Although Johnny Canuck is no longer the main symbol of the Vancouver Canucks, Roberto Luongo has remained the net-minder in Vancouver, and has tallied a career season in 2011.  This season, Luongo has set a career-high in his goals against average (2.11), he leads the league in wins for a goalie (38), and only 4 goalies in the entire NHL have fewer losses than Luongo, who has also become a 2011 Vezina Trophy candidate—although he’s been a two-time finalist for the NHL’s top-goalie award, Luongo has never won it.

But the Canucks can attribute their current position atop the league, and their #1 seed, to more than just the spectacular goaltending they have received this year: the Canucks also lead the NHL in power play goals (72), they have only been shut-out 5 times in 2011, and only the St. Louis Blues have allowed fewer short-handed goals.

And just when you begin to think that this team couldn’t possibly lead the NHL in any other category, you learn that 5 of the top-15 NHL players this year in plus/minus (+/-) are (you guessed it) Vancouver Canucks.

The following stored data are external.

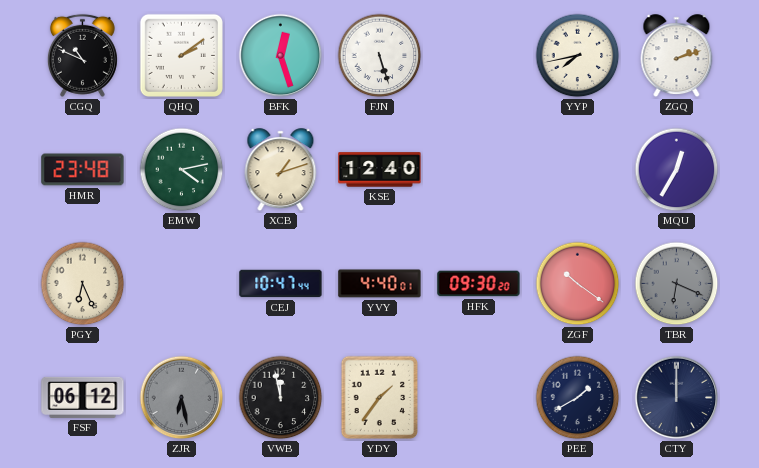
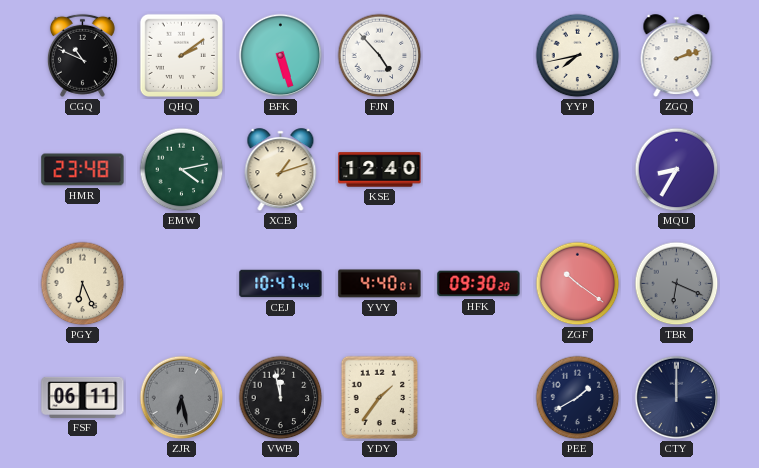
BFK: 12:27 -> 5:27
FJN: 5:27 -> 4:53
MQU: 12:35 -> 8:35
FSF: 06:12 -> 06:11
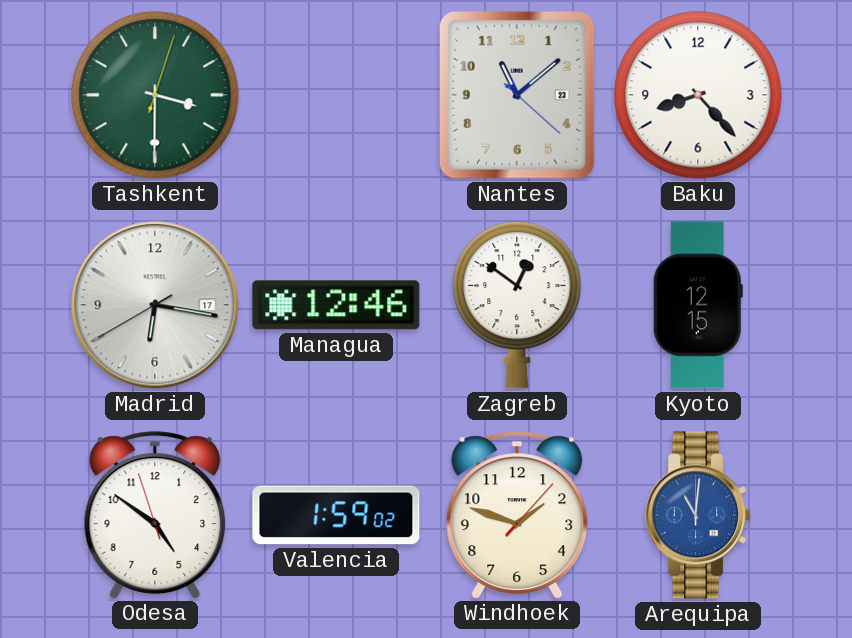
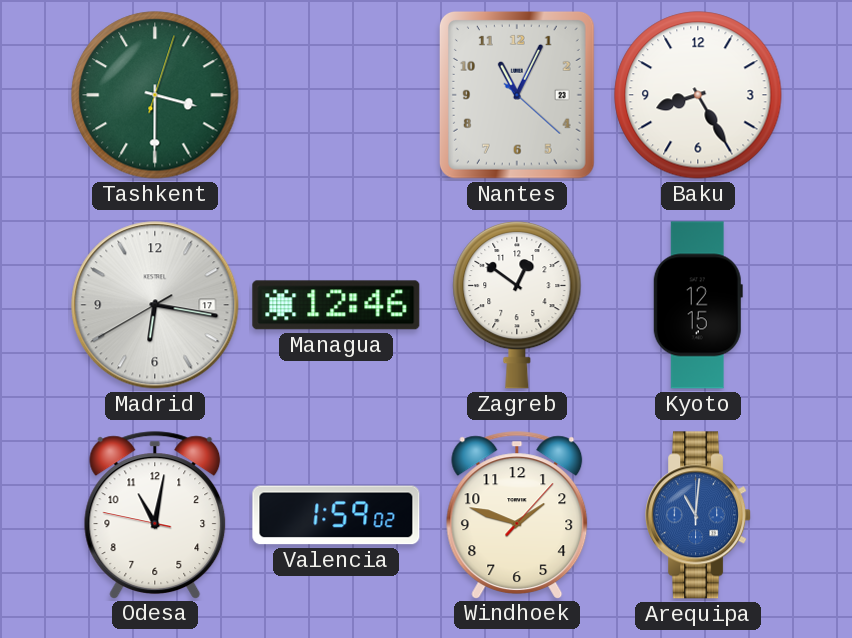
Nantes: 11:08 -> 11:04
Baku: 8:23 -> 8:25
Odesa: 4:50 -> 11:01
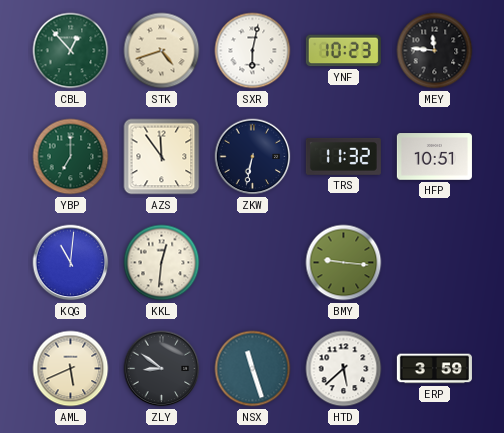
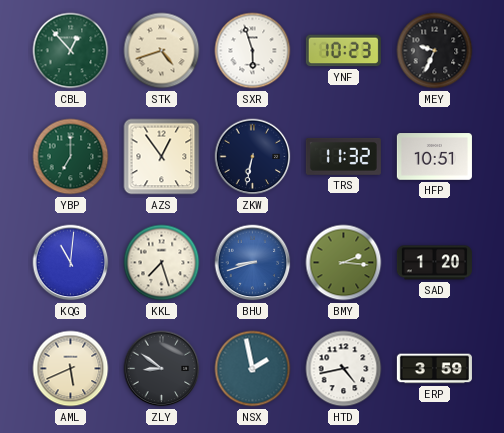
SXR: 6:02 -> 5:57
MEY: 11:46 -> 9:34
AZS: 11:54 -> 12:54
KKL: 12:31 -> 7:27
BHU: none -> 8:42
BMY: 9:16 -> 2:16
SAD: none -> 1:20
NSX: 11:27 -> 1:58
HTD: 5:38 -> 4:43
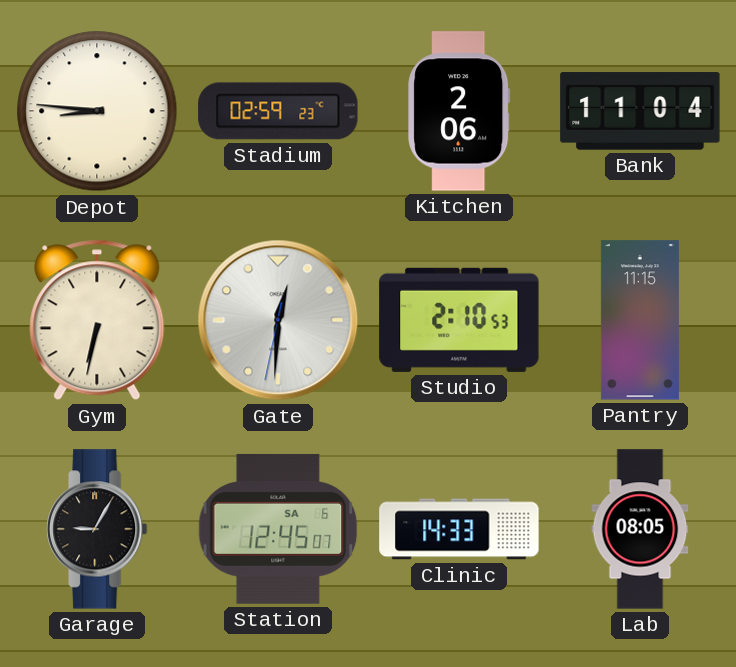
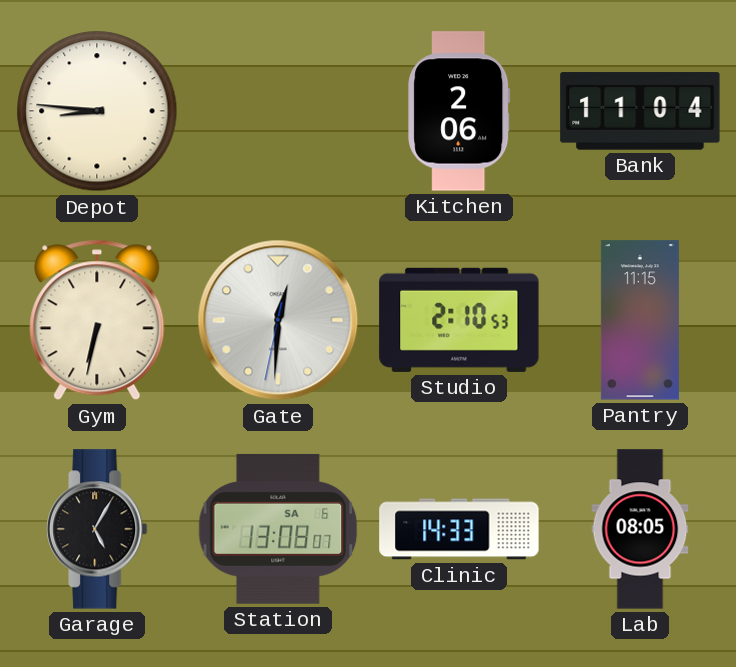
Stadium: 02:59 -> none
Garage: 9:05 -> 5:05
Station: 12:45 -> 13:08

What’s even more curious is that, when you watch a Canucks game, you seem to see the name Sedin everywhere on the ice.—because it turns out two heads really are better than one.

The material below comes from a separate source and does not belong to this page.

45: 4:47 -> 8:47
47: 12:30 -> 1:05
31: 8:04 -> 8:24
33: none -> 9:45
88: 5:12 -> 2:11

In case you don’t follow hockey stringently, the Canucks do not have just one Sedin on their roster.  They have two—the twins Henrik and Sedin, and it is often difficult to tell them apart because both are able to rack up goals and assists like few other players in the NHL: Daniel leads the league with 104 points, and Henrik is 4th in the league with 94.  Henrik also leads the league in assists (75), while Daniel is 4th in goals (41), 3rd in assists (63), and is a top candidate for the 2011 Hart Trophy—the NHL’s MVP Award.

With the 2011 playoffs still looming, the Vancouver Canucks won only their 8th division title this season, and look poised to add to their franchise’s abbreviated playoff history.  The Canucks are riding high entering the playoffs, but Vancouver has never won a Stanley Cup, and the team has only been to the NHL Finals two times in it’s history (losing in 1982 to the Islanders, and losing to the Rangers in 1994).

Only time will tell if the Canuckleheads will be able to go where Vancouver’s franchise has never been before, but, regardless of how this year’s playoffs finish, the Canucks have already turned-in a season for the record-books (literally) in 2011.